Policiers, même au bout du monde

Policiers, même au bout du monde

Au cours des deux dernières années, trois policiers locaux de la Sûreté du Québec ont participé à la mission de stabilisation des Nations unies en Haïti. L’un d’eux, l’agent Gilles Belleau, de retour au bercail depuis la semaine dernière, a été renversé par l’immense défi à relever par la communauté internationale.

Policier à la SQ depuis dix ans (il était auparavant rattaché à la sûreté municipale), M. Belleau a voulu prendre part à cette mission «pour le défi et l’aventure». L’idée d’apporter de l’aide à un peuple en difficulté était également fondamentale dans son esprit avant de passer la batterie de tests obligatoires (médicaux, physiques, psychologiques, etc.) et la formation sur les us et coutumes du pays.

Au total, 37 pays sont représentés au sein de la UNPOL en Haïti, de la Guinée au Pérou en passant par le Népal. Les policiers retenus doivent donc faire preuve d’une grande capacité d’adaptation puisque non seulement les conditions de vie sont difficiles et les communications presque inexistantes, la collaboration entre les peuples est en soi un grand défi. «Là-bas, on doit s’arranger pour se nourrir et se loger, a-t-il raconté. Le contact avec les autres nationalités a été extraordinaire. Ça ouvre les horizons.»

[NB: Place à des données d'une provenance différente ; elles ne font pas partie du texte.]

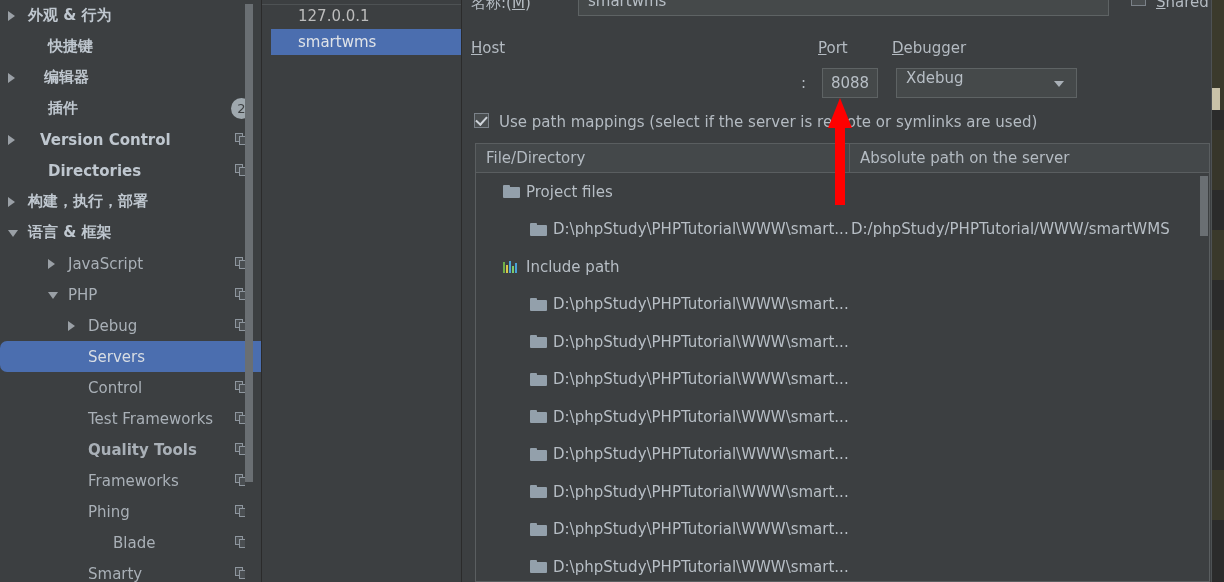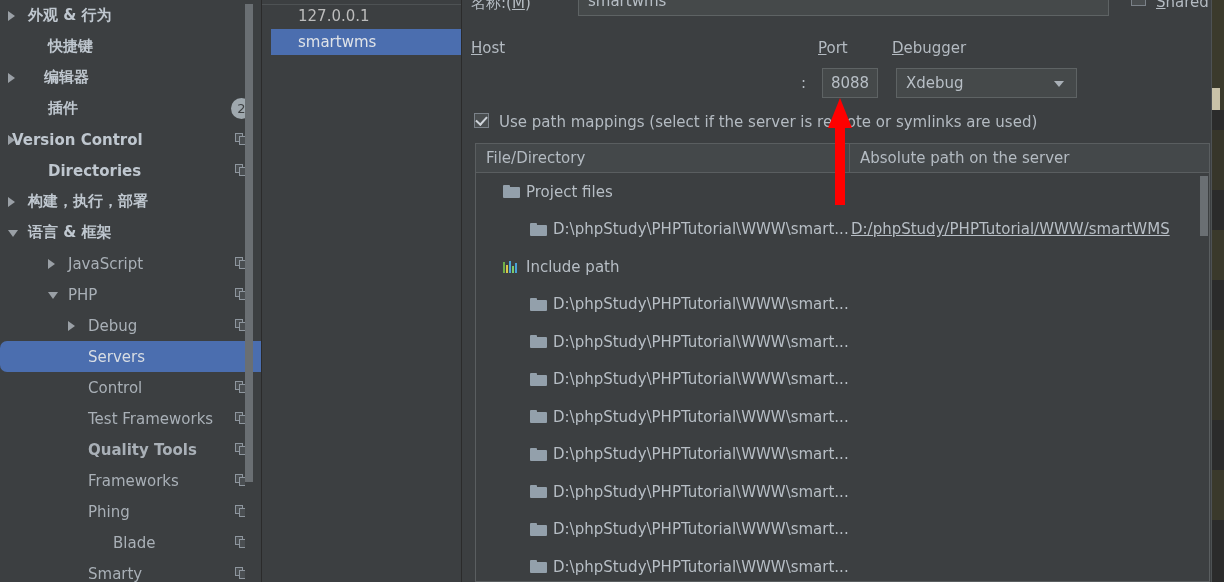--- a/index.html
+++ b/index.html
@@ -118,7 +118,7 @@
     border: 1px solid #5e6364;
     color: #b8bfc6;
     font-size: 15px;
-    display: flex; align-items: center;
+    display: flex; align-items: flex-start;
     padding-left: 9px;
   }
   .combo .arrow {

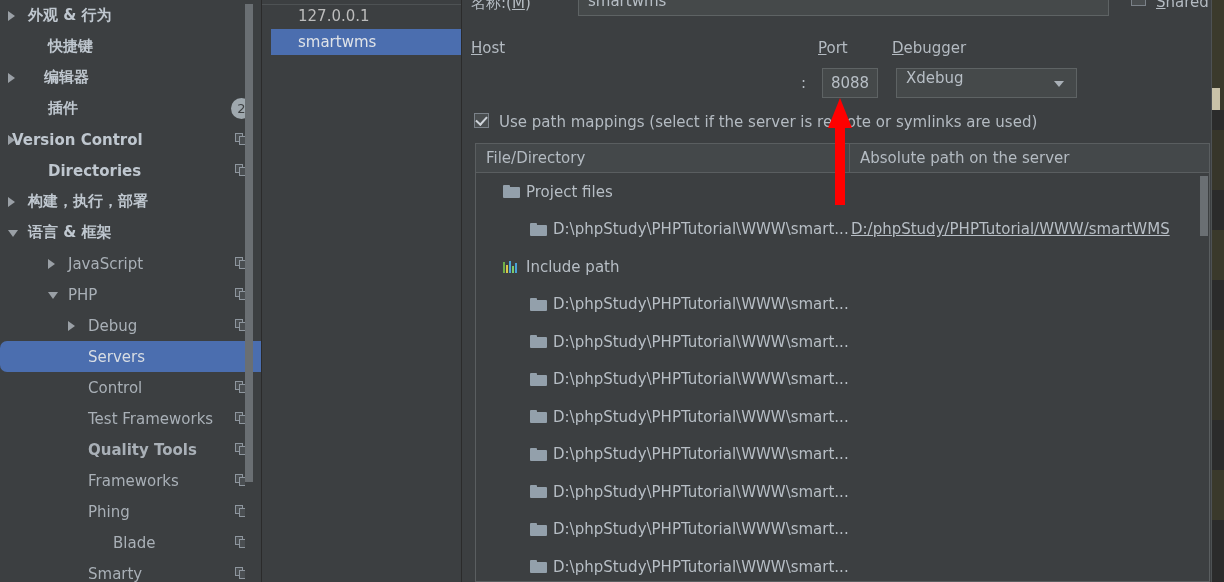--- a/index.html
+++ b/index.html
@@ -260,7 +260,7 @@
         </div>
         <div class="tree-row" style="top: 124px; position: absolute; left: 0px; width: 262px;">
           <span class="tri tri-right" style="left: 8px; top: 11px;"></span>
-          <span class="tree-label bold" style="left: 12px; text-align: right;">Version Control</span>
+          <span class="tree-label bold" style="left: 40px; text-align: right;">Version Control</span>
           <span class="copy-ic">
             <i class="a"></i>
             <i class="b"></i>

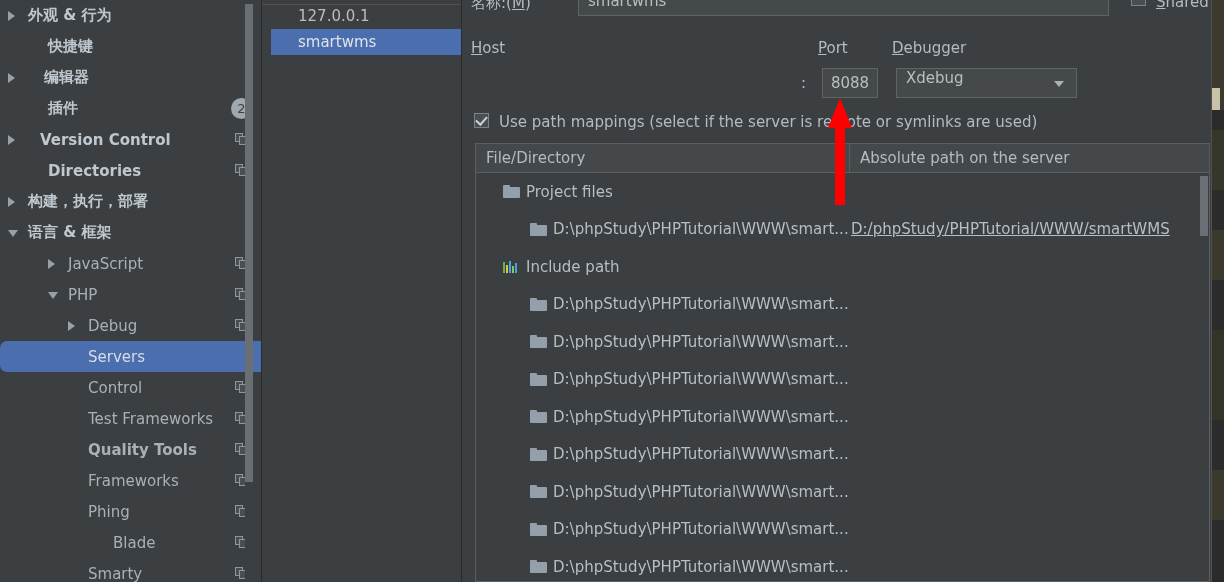--- a/index.html
+++ b/index.html
@@ -440,7 +440,7 @@
               <span class="body"></span>
             </span>
             <span class="fname" style="left: 77px;">D:\phpStudy\PHPTutorial\WWW\smart...</span>
-            <span class="fpath" style="left: 375px; text-decoration: underline;">D:/phpStudy/PHPTutorial/WWW/smartWMS</span>
+            <span class="fpath" style="left: 375px;">D:/phpStudy/PHPTutorial/WWW/smartWMS</span>
           </div>
           <div class="frow" style="top: 75px;">
             <span class="tri tri-down" style="left: 10px; top: 16px;"></span>

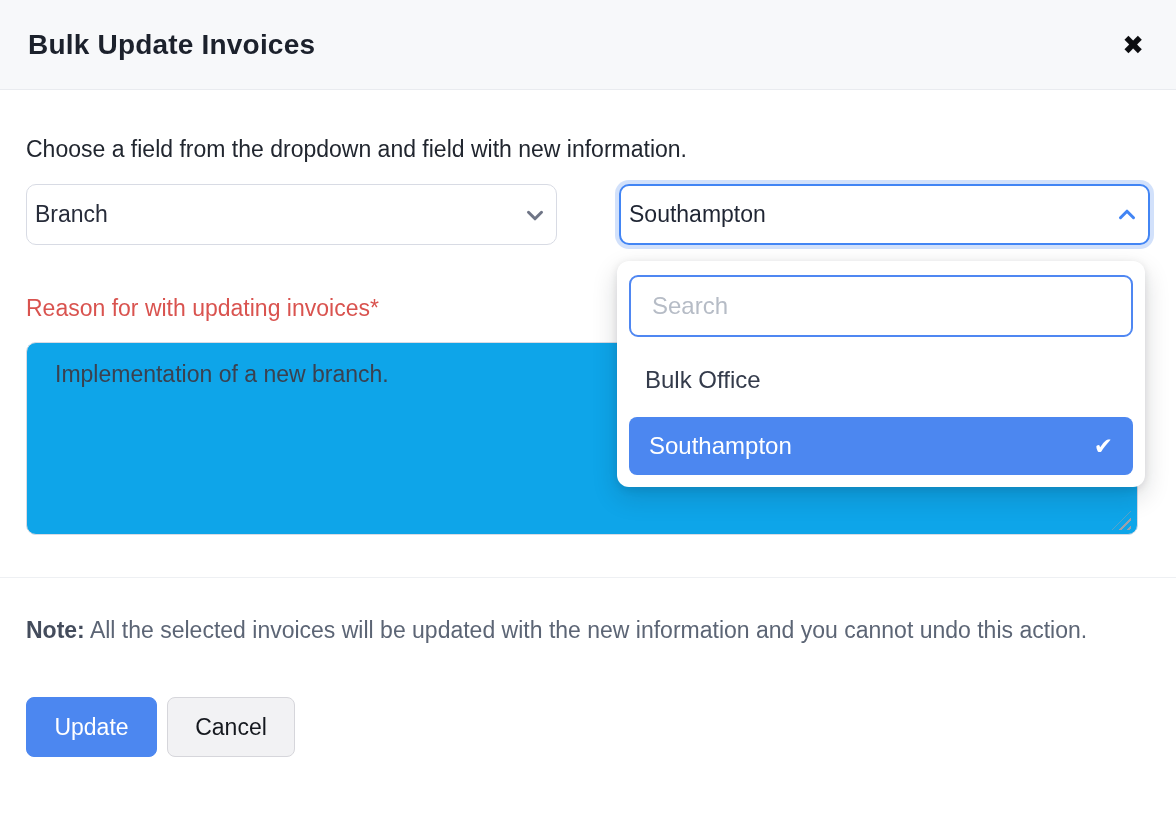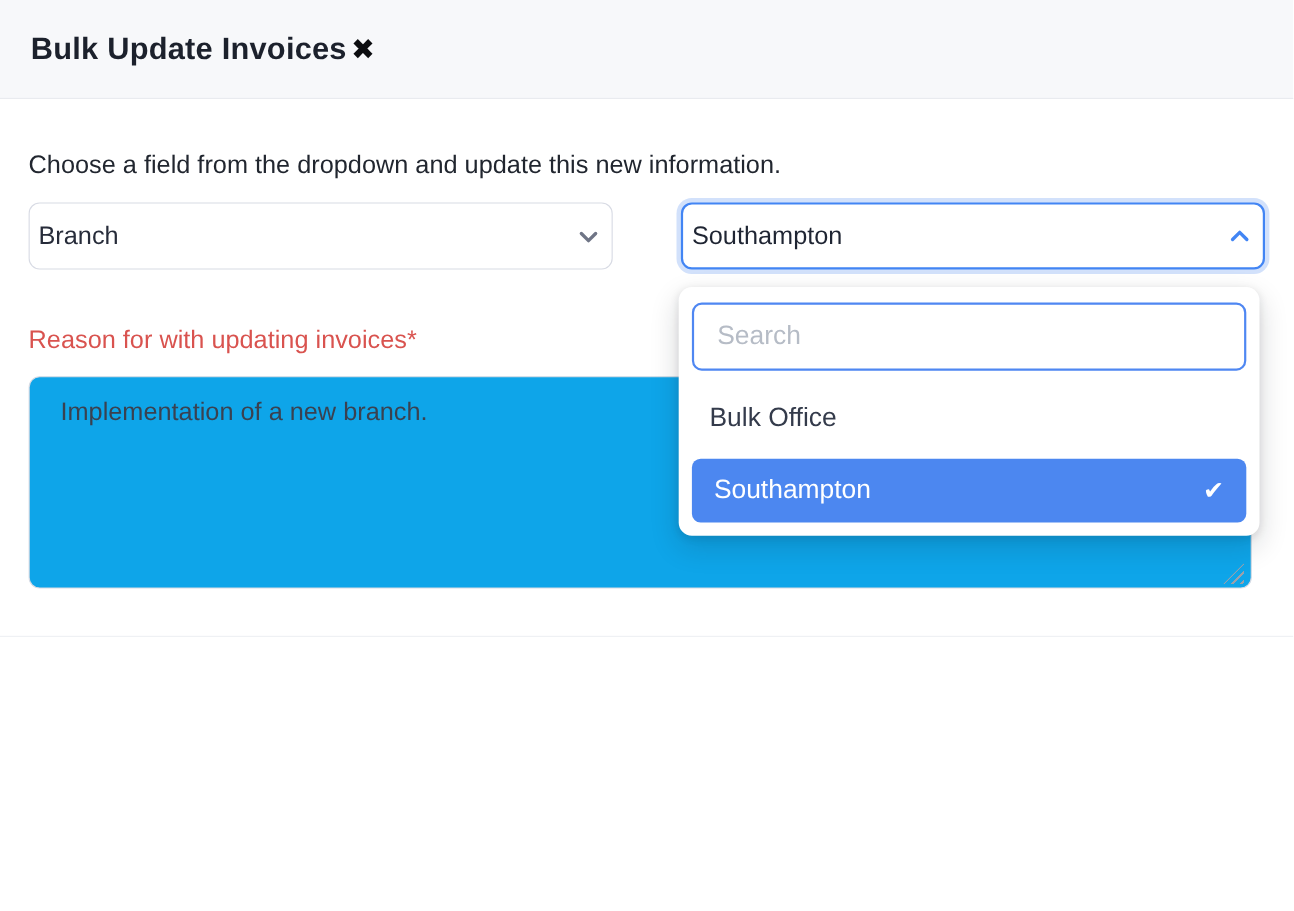--- a/index.html
+++ b/index.html
@@ -23,6 +23,7 @@
     border-bottom: 1px solid #e9ebef;
     display: flex;
     align-items: center;
+    justify-content: space-between;
     padding: 0 28px;
   }
   .modal-title {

En Haïti du 17 janvier au 14 octobre dernier, l’agent Gilles Belleau a été notamment en charge de surveiller deux tours des élections dans une région montagneuse du pays. Ses habiletés ont été mises à rude épreuve puisque ses fonctions dépassaient largement celles d’un policier-conseil. «Il fallait veiller au bon déroulement des élections, mais il n’y avait rien d’organisé. Là-bas, un policier, c’est quelqu’un qui sait tout, qui fait tout, qui guérit tout. Les gens se tournaient toujours vers moi pour régler un problème», a-t-il lancé, en ajoutant qu’il a également participé à la restructuration du service des incendies du pays.

Objectifs communs

Son collègue Dominic Dumont a lui aussi passé dix mois en Haïti au sein de la UNPOL, mais d’avril 2005 à janvier 2006. Frappé lui aussi par l’esprit de camaraderie qui régnait entre les peuples, il s’est lié d’amitié avec des policiers musulmans.

«Il y a du bon monde là-dedans. Ce qu’on voit à la télé, c’est une mauvaise perception des suites du 11 septembre. Je craignais un choc culturel. Certains collègues ne parlaient ni anglais, ni français, ni espagnol. On avait tous des uniformes différents, mais nos objectifs étaient les mêmes», a-t-il affirmé. À l’instar de l’agent Belleau, M. Dumont s’est engagé dans la démarche pour «faire quelque chose qui sort de l’ordinaire». Pour lui, il s’agissait d’une occasion en or de faire sa part. «Je vois les choses différemment depuis mon retour. On ne réalise pas tout ce qu’on a ici», a-t-il commenté.

De son côté, le sergent Daniel Bédard, du poste autoroutier Centre-du-Québec de la SQ, signale qu’Haïti a été toute une expérience de vie pour lui, et ce, malgré les conditions changeantes de la mission. «On était là au début. Tout n’était pas encore défini. Il fallait se revirer de bord rapidement», a-t-il avancé. À l’heure du départ, les adieux ont été difficiles avec la population locale. C’est que les policiers avaient pris sous leur aile un orphelinat et qu’ils s’étaient attachés aux enfants. «J’ai reçu des témoignages très touchants. À l’orphelinat, c’était dur de voir la misère des gens», a-t-il souligné.

Questionné à savoir quel était son plus beau souvenir, l’agent Belleau informe que c’est de voir l’étincelle dans les yeux des enfants chaque fois qu’il se présentait à l’orphelinat. «J’ai réussi à amasser 100 kilos de vêtements avec un autre policier du Québec. On est allé leur porter juste avant de partir. On leur a fait jouer un film pour enfants (Shrek) sur l’ordinateur. On voyait la joie dans leurs yeux. C’était la première fois de leur vie qu’ils voyaient un film. Ils étaient assis à tout de rôle sur mes genoux», s’est-il souvenu.

Un tel périple laisse assurément de bons souvenirs, mais le sentiment d’impuissance était omniprésent. Pour un, Dominic Dumont a assisté à une querelle entre deux villes qui donnait lieu à des raids nocturnes en guise de représailles. Malgré tout son bon vouloir et ses efforts de conciliation, il n’a pu venir à bout de la situation. «On organisait des réunions, mais des gens ne s’y présentaient pas. C’était décourageant… Je vois encore les gens tués à coups de machette», se rappelle-t-il tristement.